Sunday, March 13, 2016

Book Review: The Elegant Universe



© 1999 by Brian Greene

Or as I like to call it, The Incredibly Complex Super Convoluted Universe

This is my second go-through with this book. The first time, way back in 2001, I liked it. Understood probably around 75 percent of it. I was working IT at the time in NYC and my jerk desk supervisor saw me reading it one day in the cafeteria and he was impressed. I think his estimation of me inflated much like the early universe 10^-36 seconds after the Big Bang. Okay, bad physics reference. But I enjoyed it back then.

Being a keeper, The Elegant Universe was thrown in the physics stack of books. Boxed up. Moved 35 miles to a new home. Stored in an attic for ten years. Retrieved by me a few months ago. And now, fifteen years later, re-read.

This time around, much more rusty, I think I understood about 60 percent of it. The opening chapters on Relativity and Quantum Mechanics provided a good overview. Unfortunately, every pop sci book contains a Relativity and Quantum Mechanics overview, so I’m kinda Relativity and Quantum Mechanics overview’d out. But Greene does a good job here, as well as his introductory chapters on string theory.

What is string theory? I dunno. I don’t know if there’s a consensus out there either. Apparently, in order to reconcile Relativity with Quantum Mechanics, you need to do away with point particles (elementary particles such as quarks and leptons, which make up protons, neutrons, electrons, and a whole soup of others). Point particles lead to irrational infinities when one does the math behind singularities, such as those found at the center of a black hole or the thing that banged in the Big Bang. Or so I’ve read.

Strings, being one-dimensional entities, do away with these infinities. Problem is, you need about ten other dimensions to make them work. I felt Greene did a decent enough job juggling analogies to help the layman understand this. The Garden Hose Universe, for example. These ten extra dimensions are curled up in our universe and are too small to be detected, like viewing a garden hose a hundred yards away. It will look like a line. But actually, there’s another dimension, a curled one if you follow the circumference of the garden hose. Can’t see it at a hundred yards, but it’s there. So it is with the ten required dimensions of string theory.
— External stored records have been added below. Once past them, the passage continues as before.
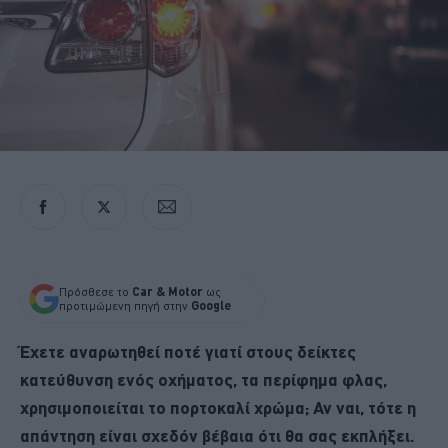
Πρόσθεσε το
Car & Motor
ως
προτιμώμενη πηγή στην
Google
Έχετε αναρωτηθεί ποτέ γιατί στους δείκτες
κατεύθυνση ενός οχήματος, τα περίφημα φλας,
χρησιμοποιείται το πορτοκαλί χρώμα; Αν ναι, τότε η
απάντηση είναι σχεδόν βέβαια ότι θα σας εκπλήξει.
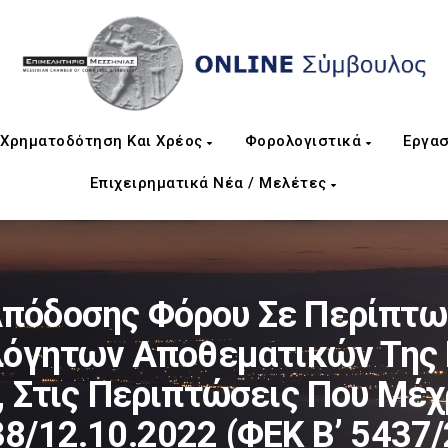
Χρηματοδότηση Και Χρέος
Φορολογιστικά
Εργασ
Επιχειρηματικά Νέα / Μελέτες
πόδοσης Φόρου Σε Περίπτω
όγητων Αποθεματικών Της Π
, Στις Περιπτώσεις Που Μέχ
/12.10.2022 (ΦΕΚ Β’ 5437/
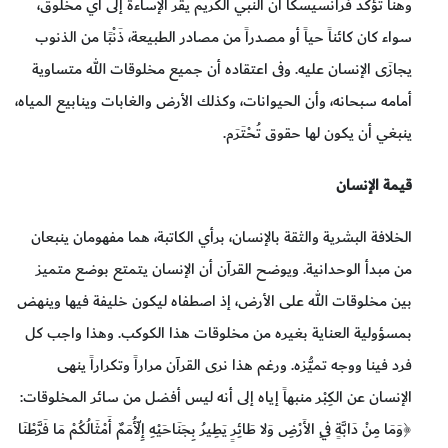
وهنا تؤكد فرانسيسكا أن النبي الكريم يقر الإساءة إلى أي مخلوق،
سواء كان كائناً حياً أو مصدراً من مصادر الطبيعة، ذَنْبًا من الذنوب
يجازَى الإنسان عليه. وفى اعتقاده أن جميع مخلوقات الله متساوية
أمامه سبحانه، وأن الحيوانات، وكذلك الأرض والغابات وينابيع المياه،
ينبغي أن يكون لها حقوق تُحْتَرَم.
قيمة الإنسان
الخلافة البشرية والثقة بالإنسان، برأي الكاتبة، هما مفهومان ينبعان
من مبدأ الوحدانية. ويوضح القرآن أن الإنسان يتمتع بوضع متميز
بين مخلوقات الله على الأرض، إذ اصطفاه ليكون خليفة فيها وينهض
بمسؤولية العناية بغيره من مخلوقات هذا الكوكب. وهذا واجب كل
فرد فينا ووجه تميُّزه. ورغم هذا نرى القرآن مراراً وتكراراً ينهى
الإنسان عن الكِبْر منبهاً إياه إلى أنه ليس أفضل من سائر المخلوقات:
﴿وَمَا مِنْ دَابَّةٍ فِي الأَرْضِ وَلا طَائِرٍ يَطِيرُ بِجَنَاحَيْهِ إِلّأُمَمٌ أَمْثَالُكُمْ مَا فَرَّطْنَا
From about two-thirds on, though, right after a big section on Calabi-Yau multidimensional spaces, he kinda lost me. The whole R and 1/R thing needs a dedicated re-reading. As does the whole “space tearing flop transitions” chapter. But I did dig some mind-tingling speculations that perhaps our three dimensions (length, width, height) are actually curled, too, the curling starting to happen 15 billion light years away (that’s the farthest we can currently see). Or that the singularity in a black hole is actually a newborn genetically mutated (the physical constants of that universe, that is) universe, unable to be seen by us. And this, in turn, leads us to wonder if our own universe is in a black hole. And the whole Calabi-Yau thing intrigued me, too. Picturing those crazy multidimensional shapes at every nanoscopic point in space, wheeling off into ten (sometimes eleven) dimensions, well, that might just be the koan for me to attain satori.
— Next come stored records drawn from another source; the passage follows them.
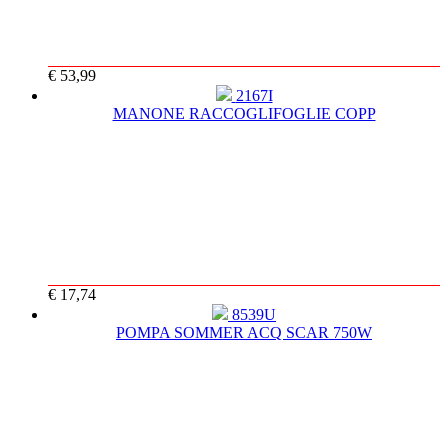
€ 53,99
2167I
MANONE RACCOGLIFOGLIE COPP
€ 17,74
8539U
POMPA SOMMER ACQ SCAR 750W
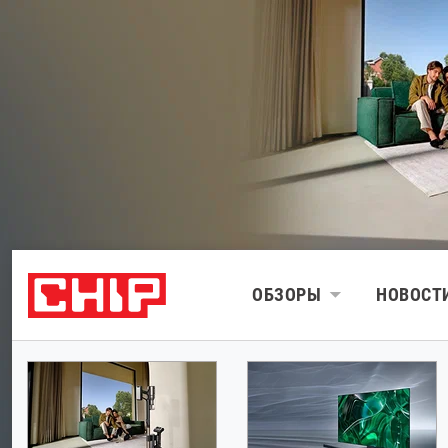
ОБЗОРЫ
НОВОСТ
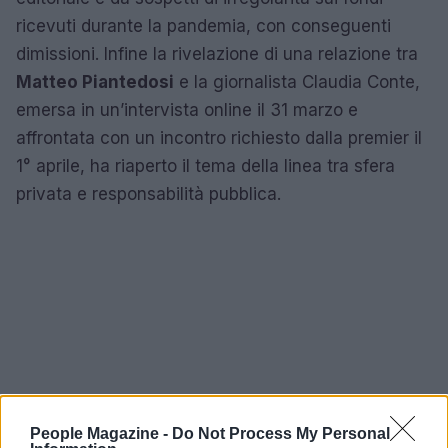
ricevuti durante la pandemia, con conseguenti
dimissioni. Infine la rivelazione di una relazione tra
Matteo Piantedosi
e la giornalista Claudia Conte,
emersa in un’intervista online il 31 marzo e
affrontata con un incontro richiesto dalla premier il
1° aprile, ha riaperto il tema della linea tra sfera
privata e responsabilità pubblica.
People Magazine -
Do Not Process My Personal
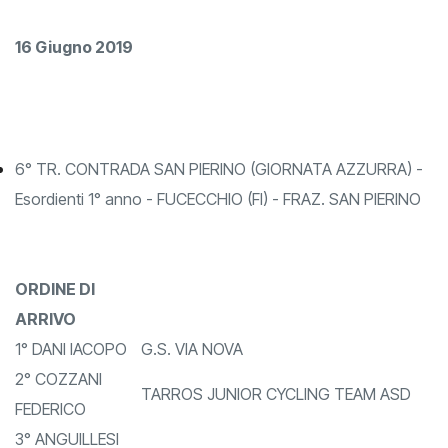
16 Giugno 2019
6° TR. CONTRADA SAN PIERINO (GIORNATA AZZURRA) -
Esordienti 1° anno - FUCECCHIO (FI) - FRAZ. SAN PIERINO
ORDINE DI
ARRIVO
1° DANI IACOPO
G.S. VIA NOVA
2° COZZANI
TARROS JUNIOR CYCLING TEAM ASD
FEDERICO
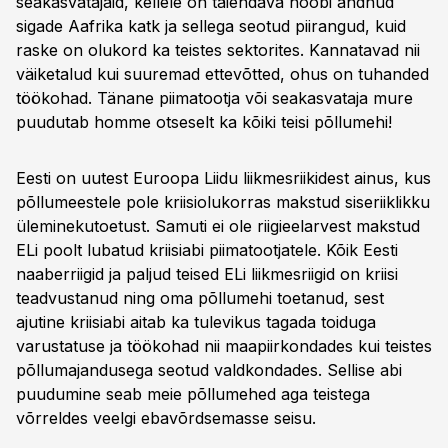
seakasvatajaid, kellele on täiendava hoobi andnud
sigade Aafrika katk ja sellega seotud piirangud, kuid
raske on olukord ka teistes sektorites. Kannatavad nii
väiketalud kui suuremad ettevõtted, ohus on tuhanded
töökohad. Tänane piimatootja või seakasvataja mure
puudutab homme otseselt ka kõiki teisi põllumehi!
Eesti on uutest Euroopa Liidu liikmesriikidest ainus, kus
põllumeestele pole kriisiolukorras makstud siseriiklikku
üleminekutoetust. Samuti ei ole riigieelarvest makstud
ELi poolt lubatud kriisiabi piimatootjatele. Kõik Eesti
naaberriigid ja paljud teised ELi liikmesriigid on kriisi
teadvustanud ning oma põllumehi toetanud, sest
ajutine kriisiabi aitab ka tulevikus tagada toiduga
varustatuse ja töökohad nii maapiirkondades kui teistes
põllumajandusega seotud valdkondades. Sellise abi
puudumine seab meie põllumehed aga teistega
võrreldes veelgi ebavõrdsemasse seisu.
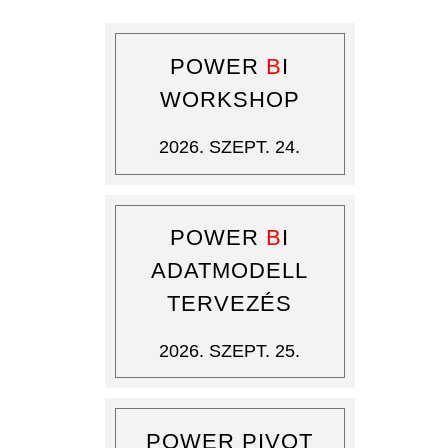
POWER
B
I
WORKSHOP
2026. SZEPT. 24.
POWER
B
I
ADATMODELL
TERVEZÉS
2026. SZEPT. 25.
POWER PIVOT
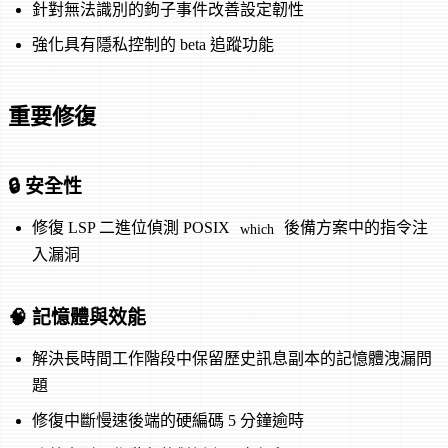
針對無法識別的鉤子事件改善設定韌性
強化具有隱私控制的 beta 追蹤功能
重要修復
🔒 安全性
修復 LSP 二進位偵測 POSIX
後備方案中的指令注
which
入漏洞
🧠 記憶體與效能
解決長時間工作階段中保留歷史訊息副本的記憶體洩漏問
題
修復中斷慢速後端的硬編碼 5 分鐘逾時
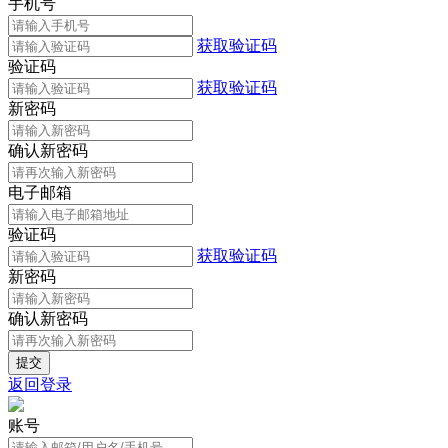
手机号
获取验证码
验证码
获取验证码
新密码
确认新密码
电子邮箱
验证码
获取验证码
新密码
确认新密码
返回登录
账号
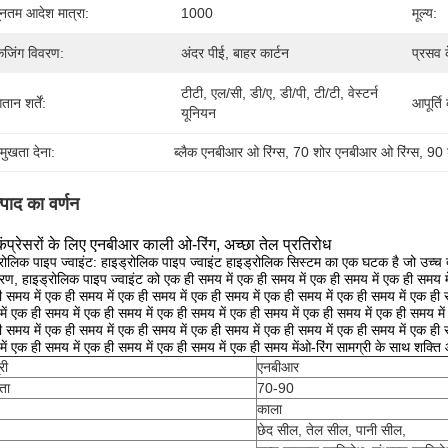
यूनतम आदेश मात्रा:
1000
मूल्य:
केजिंग विवरण:
अंदर पीई, बाहर कार्टन
प्रसव 
टीटी, एल/सी, डी/ए, डी/पी, टी/टी, वेस्टर्न 
तान शर्तें:
आपूर्ति
यूनियन
रमुखता देना:
ब्लैक एनबीआर ओ रिंग्स
, 
70 शोर एनबीआर ओ रिंग्स
, 
90 
्पाद का वर्णन
कंप्रेसरों के लिए एनबीआर काली ओ-रिंग, अच्छा तेल प्रतिरोध
रोलिक पाइप ज्वाइंट: हाइड्रोलिक पाइप ज्वाइंट हाइड्रोलिक सिस्टम का एक घटक है जो उच्च द
रण, हाइड्रोलिक पाइप ज्वाइंट को एक ही समय में एक ही समय में एक ही समय में एक ही समय मे
 समय में एक ही समय में एक ही समय में एक ही समय में एक ही समय में एक ही समय में एक ही 
ें एक ही समय में एक ही समय में एक ही समय में एक ही समय में एक ही समय में एक ही समय में
 समय में एक ही समय में एक ही समय में एक ही समय में एक ही समय में एक ही समय में एक ही 
ें एक ही समय में एक ही समय में एक ही समय में एक ही समय मेंओ-रिंग सामग्री के साथ शक्ति और
री
एनबीआर
ता
70-90
काला
छेद सील, तेल सील, पानी सील,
Like all pop sci books that don’t include equations, because publishers fear equations, The Elegant Universe seemed more a book about the “about” of string theory than actually string theory. That is, I learned a lot about the history of string theory, those who developed it, how the various theories interrelate (the mysterious M-theory), but no so much about what an actual string is and does. At least, on a simplified level for non-string theorists like myself.
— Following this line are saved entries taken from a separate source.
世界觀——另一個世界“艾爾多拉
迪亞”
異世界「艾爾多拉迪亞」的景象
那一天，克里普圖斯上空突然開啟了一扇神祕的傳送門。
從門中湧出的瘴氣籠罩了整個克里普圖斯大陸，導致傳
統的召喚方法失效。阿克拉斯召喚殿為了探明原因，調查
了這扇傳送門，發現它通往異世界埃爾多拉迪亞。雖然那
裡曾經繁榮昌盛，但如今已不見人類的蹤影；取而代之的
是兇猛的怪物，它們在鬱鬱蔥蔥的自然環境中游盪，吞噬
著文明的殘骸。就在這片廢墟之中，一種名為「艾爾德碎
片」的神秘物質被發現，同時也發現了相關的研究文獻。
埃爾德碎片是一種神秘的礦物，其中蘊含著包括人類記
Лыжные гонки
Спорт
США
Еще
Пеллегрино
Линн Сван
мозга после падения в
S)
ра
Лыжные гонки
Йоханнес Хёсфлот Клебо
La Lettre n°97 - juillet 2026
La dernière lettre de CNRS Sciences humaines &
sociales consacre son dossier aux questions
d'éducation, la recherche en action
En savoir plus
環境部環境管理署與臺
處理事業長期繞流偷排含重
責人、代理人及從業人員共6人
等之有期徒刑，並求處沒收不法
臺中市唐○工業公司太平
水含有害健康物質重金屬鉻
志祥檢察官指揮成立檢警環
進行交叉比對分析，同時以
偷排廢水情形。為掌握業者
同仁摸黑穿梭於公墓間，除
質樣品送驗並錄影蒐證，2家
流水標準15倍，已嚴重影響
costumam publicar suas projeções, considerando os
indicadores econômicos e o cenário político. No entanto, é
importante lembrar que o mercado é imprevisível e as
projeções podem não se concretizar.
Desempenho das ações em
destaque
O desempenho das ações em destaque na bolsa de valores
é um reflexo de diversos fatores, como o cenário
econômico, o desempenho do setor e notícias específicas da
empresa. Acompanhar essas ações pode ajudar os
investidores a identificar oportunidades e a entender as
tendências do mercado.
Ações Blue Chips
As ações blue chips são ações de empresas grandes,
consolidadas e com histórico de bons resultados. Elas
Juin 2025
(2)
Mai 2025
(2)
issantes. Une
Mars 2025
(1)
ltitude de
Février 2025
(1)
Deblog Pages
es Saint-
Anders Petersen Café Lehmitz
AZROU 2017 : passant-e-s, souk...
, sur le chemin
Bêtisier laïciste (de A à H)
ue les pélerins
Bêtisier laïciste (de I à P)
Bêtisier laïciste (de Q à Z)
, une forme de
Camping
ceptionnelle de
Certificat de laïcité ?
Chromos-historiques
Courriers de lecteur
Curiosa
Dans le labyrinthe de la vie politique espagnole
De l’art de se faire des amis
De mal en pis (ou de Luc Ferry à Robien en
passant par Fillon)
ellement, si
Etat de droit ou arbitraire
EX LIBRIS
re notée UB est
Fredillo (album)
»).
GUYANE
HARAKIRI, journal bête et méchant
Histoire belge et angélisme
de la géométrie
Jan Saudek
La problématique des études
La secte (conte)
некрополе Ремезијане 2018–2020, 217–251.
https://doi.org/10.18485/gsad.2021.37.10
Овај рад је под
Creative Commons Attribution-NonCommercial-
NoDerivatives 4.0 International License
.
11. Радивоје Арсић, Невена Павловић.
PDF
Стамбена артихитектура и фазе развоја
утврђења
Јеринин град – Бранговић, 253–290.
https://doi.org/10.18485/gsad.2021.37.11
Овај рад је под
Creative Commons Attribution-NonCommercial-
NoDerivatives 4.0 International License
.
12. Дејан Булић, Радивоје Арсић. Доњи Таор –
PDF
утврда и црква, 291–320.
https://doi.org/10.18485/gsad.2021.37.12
Picture a starfish, only one with six limbs instead of five.

Each limb is labeled a different string theory:

Type I
Type IIA
Type IIB
Heterotic O
Heterotic E
11D Supergravity

And the starfish itself is labeled:

M-theory

This is figure 12.11 in Greene’s book. I like it. It simplifies a complicated subject. I just wish there were something like seven hundred more illustrations. But then I guess it would be called The Elegant Universe Illustrated or The Comic Book Guide to the Elegant Universe for Dummies or something. And I would buy it, too.

Grade: B+

Oh, and I’m putting it back in the box in the attic to read sometime around 2031, and I also want to read Greene’s two follow-up physics books.